By reading the above definition, we can understand that a CLG is a legal entity without a share capital. Most of the time, they are established for non-profit motives. The structure and working of the company are ideal for organizations like trade associations, clubs, charitable trusts, institutions working for society, and groups that focus on promoting a cause or service.

The members of the company, known as the guarantors, get rights similar to shareholders of the company. Unless any special provision is written in the articles, the members can attend the general meetings and vote in the company. They also get the right to appoint and remove any or all of the company’s directors. The members get the supreme control over the company.

The member’s liability is not based upon the value of the share that they hold in the company. Instead, this liability is limited to their guarantee, a predetermined amount that members agree to pay in case the company decides to wind up.

 What is a company limited by shares and how is it any different?

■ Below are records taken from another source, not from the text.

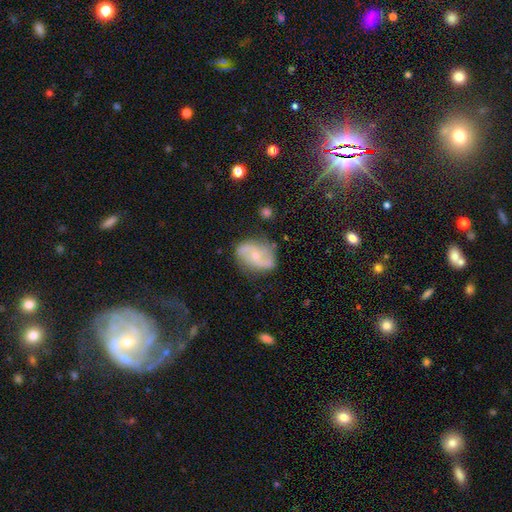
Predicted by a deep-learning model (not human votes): This is likely a featured or disk galaxy (79%). It is clearly not viewed edge-on (97%). Bar: possibly no (55%). Spiral arm pattern: clearly yes (93%). Spiral arm count: clearly 2 (89%). Spiral winding: possibly loose (47%). Central bulge: likely small (61%). Merging: likely none (76%).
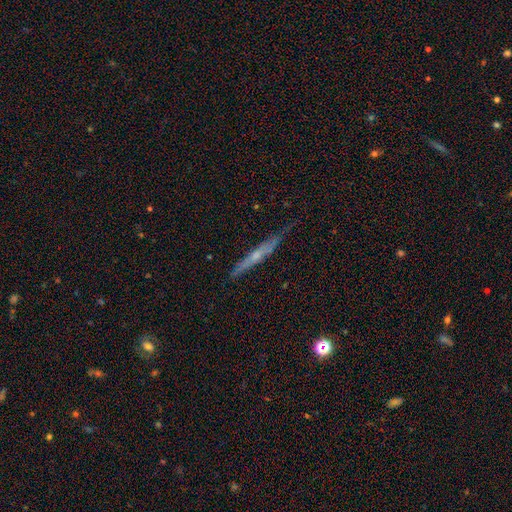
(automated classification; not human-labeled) Q: Smooth or featured?
A: featured or disk (63%); runner-up: smooth (30%)
Q: Edge-on disk?
A: yes (93%); runner-up: no (7%)
Q: Edge-on bulge?
A: rounded (54%); runner-up: none (41%)
Q: Merging?
A: none (76%); runner-up: minor disturbance (19%)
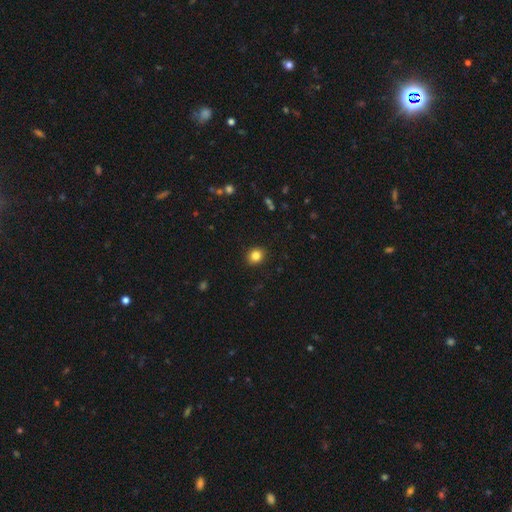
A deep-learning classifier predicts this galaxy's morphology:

A company limited by shares is run by its members, too. But these members are the shareholders of the company. A share is a small portion of the company’s capital. Owning the shares means owning a portion of the company. Anyone can own these shares. However, a private limited company has restrictions placed on the transfer of shares.

Even if a company limited by shares and a company limited by guarantee seem similar at first glance. However, their financial structures and working conditions are considerably different. Some of these differences are:

  1. Members of the company:

The members of CLG are known as guarantors. They guarantee an amount that they can pay in case the company decides to wind up. The members of the company that have a share capital are known as its shareholders.

  1. Liability:

The liability of the members of a company limited to shares is capped to the nominal value of the shares subscribed by him. They do not have to incur any losses beyond the nominal value of these shares. Unlike the members of the CLG, they do not have to predetermine any amount of liability that is difficult for them to bear.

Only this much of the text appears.